Carcassonne: The Way of the Meeple

by Bret

Famous for it’s well preserved, unique Roman and Medieval fortifications, the southern French city of Carcassonne is the setting for one of the best introduction to euro games in all of geekdom!


There are perhaps two euro games generally known to the public, Settlers of Catan (and all its expansions) and Ticket to Ride (and all its variations). Carcassonne seems to be third in this area (and itself has multiple expansions and variants, but I’ve never played any of them yet). It’s the game of city, cloister, farm and road building and most people’s first acquaintance to this funny little wooden character: the meeple.

Carcassonne is a tile laying game, meaning its major component is drawing random tiles and placing them strategically on the table, thus the board grows as the game progresses and it is significantly different every time you play. Each tile has a road, a city, a cloister or a combination of these on it. When you place a tile you must do so that it makes logical sense. So, a road must connect to another road and a city wall must connect to another. You cannot have a road run into a wall or a field out of nowhere! The idea here is to place them in a manner that potentially scores you and deprives your opponents of the most points. You do this with these meeple characters each player has; little wooden stick figure-like pieces that have (since this game came out in 2000 and won many awards) become quite iconic in the gaming world.

carc1 carc3

You can only put a meeple on a tile you just placed but you do not score until that city, road or cloister is completed, or when the game ends. So, for instance in the picture on the left the cloister on the left that’s claimed would (at this point) score 7 points and the road loop on the bottom would score 4. Farms only score at the end of the game and are the trickiest to understand and utilize and also the hardest to explain, so we’ll skip that and let you figure it out when you play it!>:p You only have a limited supply of meeples, so it is important to score completed areas so you can get them back and score them again elsewhere. The game ends when the last tile is placed.

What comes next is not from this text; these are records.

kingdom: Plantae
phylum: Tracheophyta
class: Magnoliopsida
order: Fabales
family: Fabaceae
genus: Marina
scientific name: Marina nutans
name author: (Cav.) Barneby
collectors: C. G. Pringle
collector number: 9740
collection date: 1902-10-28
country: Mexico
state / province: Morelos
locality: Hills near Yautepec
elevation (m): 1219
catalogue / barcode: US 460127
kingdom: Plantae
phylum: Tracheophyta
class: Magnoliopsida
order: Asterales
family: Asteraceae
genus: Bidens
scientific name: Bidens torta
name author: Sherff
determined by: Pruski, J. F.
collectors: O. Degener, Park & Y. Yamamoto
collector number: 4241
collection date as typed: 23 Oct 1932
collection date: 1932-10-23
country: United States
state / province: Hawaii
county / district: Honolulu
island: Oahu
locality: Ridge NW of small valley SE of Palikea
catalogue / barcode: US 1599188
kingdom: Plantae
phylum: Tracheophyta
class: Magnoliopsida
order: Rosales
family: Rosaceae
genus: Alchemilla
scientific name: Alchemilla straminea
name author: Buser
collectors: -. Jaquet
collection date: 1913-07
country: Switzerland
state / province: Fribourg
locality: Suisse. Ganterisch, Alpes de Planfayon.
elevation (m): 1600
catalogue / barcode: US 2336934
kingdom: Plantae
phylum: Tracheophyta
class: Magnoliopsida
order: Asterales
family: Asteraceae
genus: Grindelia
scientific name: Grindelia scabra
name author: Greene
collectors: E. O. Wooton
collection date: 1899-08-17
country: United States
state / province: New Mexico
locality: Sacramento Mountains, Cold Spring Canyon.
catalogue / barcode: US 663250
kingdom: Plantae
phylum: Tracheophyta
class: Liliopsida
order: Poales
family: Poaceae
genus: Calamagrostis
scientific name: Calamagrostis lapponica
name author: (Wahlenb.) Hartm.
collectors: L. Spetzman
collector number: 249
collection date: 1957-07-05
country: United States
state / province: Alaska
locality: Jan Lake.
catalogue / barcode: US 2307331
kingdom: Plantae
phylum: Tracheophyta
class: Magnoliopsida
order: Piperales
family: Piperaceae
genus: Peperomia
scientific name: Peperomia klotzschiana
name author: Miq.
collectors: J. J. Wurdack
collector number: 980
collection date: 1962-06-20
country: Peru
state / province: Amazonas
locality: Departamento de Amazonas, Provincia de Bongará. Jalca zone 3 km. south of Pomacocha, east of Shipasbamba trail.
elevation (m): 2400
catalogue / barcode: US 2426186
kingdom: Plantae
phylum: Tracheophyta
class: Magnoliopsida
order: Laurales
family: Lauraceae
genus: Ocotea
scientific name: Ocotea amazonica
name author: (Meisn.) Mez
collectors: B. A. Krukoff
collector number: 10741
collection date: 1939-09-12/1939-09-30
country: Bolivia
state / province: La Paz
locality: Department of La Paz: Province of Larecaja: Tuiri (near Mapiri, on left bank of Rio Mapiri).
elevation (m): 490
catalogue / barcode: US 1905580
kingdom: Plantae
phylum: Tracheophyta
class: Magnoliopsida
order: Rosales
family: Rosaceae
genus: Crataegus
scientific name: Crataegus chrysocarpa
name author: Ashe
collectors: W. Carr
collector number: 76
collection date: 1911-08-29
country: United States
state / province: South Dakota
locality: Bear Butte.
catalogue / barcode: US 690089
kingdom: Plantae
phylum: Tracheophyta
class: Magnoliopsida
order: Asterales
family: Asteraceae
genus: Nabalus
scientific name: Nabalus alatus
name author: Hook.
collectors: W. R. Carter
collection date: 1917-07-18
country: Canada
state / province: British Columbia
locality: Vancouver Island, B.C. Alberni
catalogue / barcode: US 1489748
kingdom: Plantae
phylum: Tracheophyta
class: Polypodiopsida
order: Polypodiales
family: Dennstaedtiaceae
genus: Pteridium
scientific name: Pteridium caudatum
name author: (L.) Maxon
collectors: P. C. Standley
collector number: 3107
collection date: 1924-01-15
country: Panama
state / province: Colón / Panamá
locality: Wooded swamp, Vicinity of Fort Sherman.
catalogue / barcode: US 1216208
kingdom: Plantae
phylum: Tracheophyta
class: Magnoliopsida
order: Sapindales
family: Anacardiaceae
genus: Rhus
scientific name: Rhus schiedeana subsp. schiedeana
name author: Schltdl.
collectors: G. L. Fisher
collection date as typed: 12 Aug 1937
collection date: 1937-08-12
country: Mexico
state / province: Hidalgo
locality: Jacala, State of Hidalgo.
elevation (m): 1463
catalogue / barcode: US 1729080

The strategy comes in how you use the tiles you draw, where you place them, and when to claim a city, road, cloister or farm. Oftentimes it is a good idea to claim part of a city someone else has already claimed to get the shields and/or to nullify their possible gains there.

Personally, I am a big fan of tile games and this is no exception. It’s fun to see how the board builds out as well as how to act and react to the positioning of opponents. Though the randomness is a large part of the game, there is very little luck. A good player will consistently score competitively because they know how to place tiles and how/when to claim what.

So, Carcassonne may sound a bit confusing and difficult at first, but after a few turns, it turns out to be quite simple to play. A great introduction to euros, fairly quick and fun for the whole family. There are intricacies that can allure rookie and seasoned game players and plays well in both two and multi-player settings. Plus there’s those cute little meeple characters you’ll just want to go and bake a cake in their image!

meeple cake (all photos courtesy of’s database)

Number of players: 2-5

Playing time: Around 1 hour

Suggested Ages: 8 and up


6 thoughts on “Carcassonne: The Way of the Meeple

  1. This is SO our favorite. Many a night in grad school, up late playing this with friends. Expansion packs as well!

  2. I love Carcassonne, in all of its variations. Although there aren’t the rich extensions available for it, my wife and I like the Hunters-Gatherers version best.

  3. All photos courtesy of I coulda sworn that shaggy-haired, chubby-cheeked, tile-placing boy was Sherman. All the same, I figure if a kid sitting in a Tigger chair can learn this game, maybe I could figure it out too! I’m curious — exactly how did the term “meeple” originate? I’m guessing some variation on “people”? Or is there no logical explanation whatsoever?

  4. Personally, I’ve been holding out on a good deal for the Big Box but even that is low on my wish list. So many games, so little disposable income!

    As far as I understand, the term originated with Carcassonne (and is an icon of euro games now) but is now often referred to for many shapes and sizes of wooden playing pieces for all sorts of games (animeeples, vegimeeples, etc)

  5. Sounds like maybe WE should get this one for a new family game—we love “Ticket to Ride!”—then you wouldn’t have to, Bret! (Well, at least until YOU have a shaggy-haired, chubby-cheeked boy of your own that you want to play it with! 🙂

    Amy: funny you thought that was Sherman, but not only is the hair not dark enough, but we don’t have a Tigger chair either, of course… (so what are you saying about my kids and their shaggy hair?? Or is that the quickest way to tell between MY kids and Ang’s kids with their buzz-cuts?!)

  6. Yeah, Carcossonne is a fun game. I like playing it because of the randomness at each juncture. You can balance sabotaging your opponents with scoring points for yourself. Stealing points, sharing points, and targeting other players for frustration can make this game LOADS of fun. You can change your strategy at will, and games only last 30-45 minutes, so you can rush through them at the end of the night instead of playing another game for hours.